First, I’d like to give some heartfelt thanks for all of the supportive comments, emails, FB posts, texts, phone calls, and any other means of communications I’ve missed! We are so touched. It means the world to us to know that our family and friends are so happy for us. I’ve even heard from people I’ve never heard from before – and I love that! As I said in my last post, we know you’ve been waiting with us. And we thank you for that. We might well have been lost without you.
Now, while some reading this blog know the rest of this process like old pros, I know many are wondering what happens next. So, I’m going to do my best to outline next steps here. Of course I’ll be providing more information as things happen and as we learn more along the way.
Essentially, there are two big phases to the post-referral process: court and embassy. These relate, respectively, to the Ethiopian government reviewing and approving the adoption, and the U.S. government reviewing the adoption and authorizing a newly adopted child to enter the United States.

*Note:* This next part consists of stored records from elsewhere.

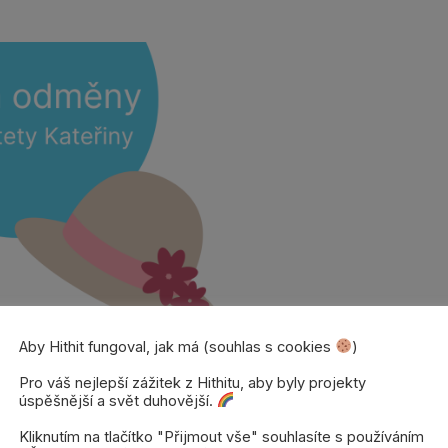
Aby Hithit fungoval, jak má (souhlas s cookies
)
Pro váš nejlepší zážitek z Hithitu, aby byly projekty
úspěšnější a svět duhovější.
odměnami, jsme vám už předali. Co když
Kliknutím na tlačítko "Přijmout vše" souhlasíte s používáním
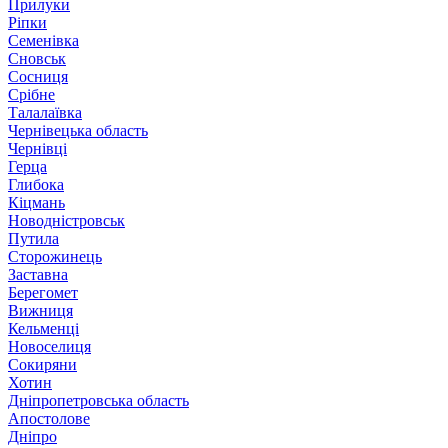
Прилуки
Ріпки
Семенівка
Сновськ
Сосниця
Срібне
Талалаївка
Чернівецька область
Чернівці
Герца
Глибока
Кіцмань
Новодністровськ
Путила
Сторожинець
Заставна
Берегомет
Вижниця
Кельменці
Новоселиця
Сокиряни
Хотин
Дніпропетровська область
Апостолове
Дніпро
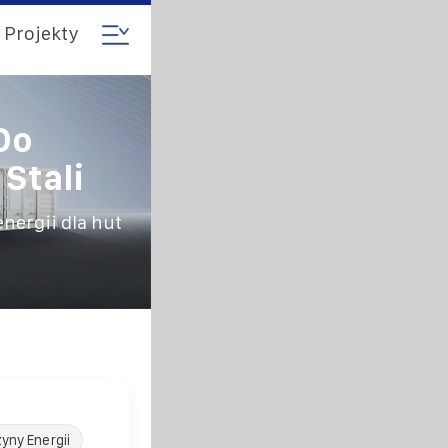
Projekty
Do
Stali
ergii dla hut
yny Energii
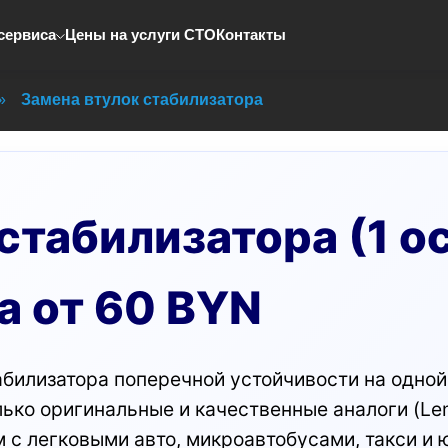
сервиса
Цены на услуги СТО
Контакты
»
Замена втулок стабилизатора
стабилизатора (1 о
а от 60 BYN
билизатора поперечной устойчивости на одной 
ько оригинальные и качественные аналоги (Lemf
м с легковыми авто, микроавтобусами, такси и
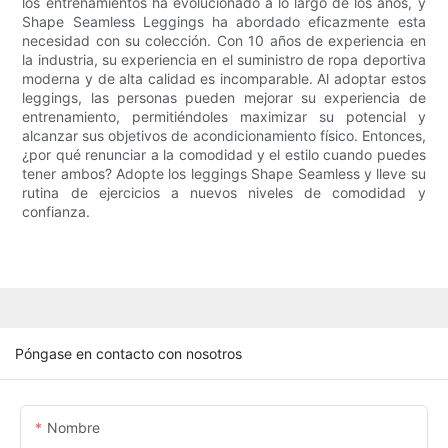
los entrenamientos ha evolucionado a lo largo de los años, y
Shape Seamless Leggings ha abordado eficazmente esta
necesidad con su colección. Con 10 años de experiencia en
la industria, su experiencia en el suministro de ropa deportiva
moderna y de alta calidad es incomparable. Al adoptar estos
leggings, las personas pueden mejorar su experiencia de
entrenamiento, permitiéndoles maximizar su potencial y
alcanzar sus objetivos de acondicionamiento físico. Entonces,
¿por qué renunciar a la comodidad y el estilo cuando puedes
tener ambos? Adopte los leggings Shape Seamless y lleve su
rutina de ejercicios a nuevos niveles de comodidad y
confianza.
Póngase en contacto con nosotros
Nombre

On the Ethiopian side, the government will review our dossier and Baby K’s file. [I think that’s what I’ll call her on the blog, at least for now. Her name starts with a K, in case that wasn’t totally obvious!] The Ministry of Youth, Children, and Women’s Affairs (MOYCWA) is the agency responsible for final review. They will examine our fitness as adoptive parents and also the circumstances surrounding Baby K’s status as an orphan to ensure that she is indeed eligible for adoption. At the end of the review, if everything looks good, MOYCWA will write a letter that supports the completion of the adoption and send that letter to the court. The Ethiopian court then hears the case and makes the determination on the outcome.
We will attend the court hearing on our first trip to Ethiopia. Our agency predicts that this hearing will occur sometime between two and four months after acceptance of referral. So, this means that we will likely travel to Ethiopia sometime in May or June. We will probably get 2-3 weeks notice of our court date.
That first trip will just be a few days long in terms of official business. The purpose of the trip is to meet and spend time with Baby K (yay!) and then to testify in court that we want to adopt her. We are also thinking about adding a few days of extra travel to this trip to explore a bit outside of Addis Ababa, the capital city (where Baby K will be and where everything official happens). Once the court approves the adoption, we will be Baby K’s legal parents. At this point things like a birth certificate and passport will be issued by the Ethiopian government.
Then the U.S. government, via the U.S. Embassy in Addis Ababa, steps in. Their job is to issue the visa that allows this newly adopted child to enter the country. (Obviously, the whole entering the country thing is pretty important!) In order to do this, the embassy must review the adoption file, conduct a medical exam, make sure that we have our valid paperwork, and investigate the circumstances leading to orphan status. At the end of all of this, if all goes well, we will have an appointment at the embassy for processing of paperwork.
Our agency predicts that the embassy appointment will occur approximately 3-5 months after the court date. We will only get about a week’s notice of this trip, which will be about a week long.
So, that’s the general process and timeline. I think it is safe to say that we are looking at a minimum of six months until homecoming, and quite possibly longer. I’m thinking September or October are reasonable months to have in mind, so that’s what I’ve set my mental calendar to at this point. We will be able to predict a little bit more on the second trip once we know when our court date is scheduled.
I do have to note, as we shared with family and friends, that there are still things that could be bumpy along this next stretch of the road. And honestly, there are still things that could happen that could result in the termination of this particular adoption. We are not focusing on that possibility, but we have to be aware that the next several months may not be entirely straightforward.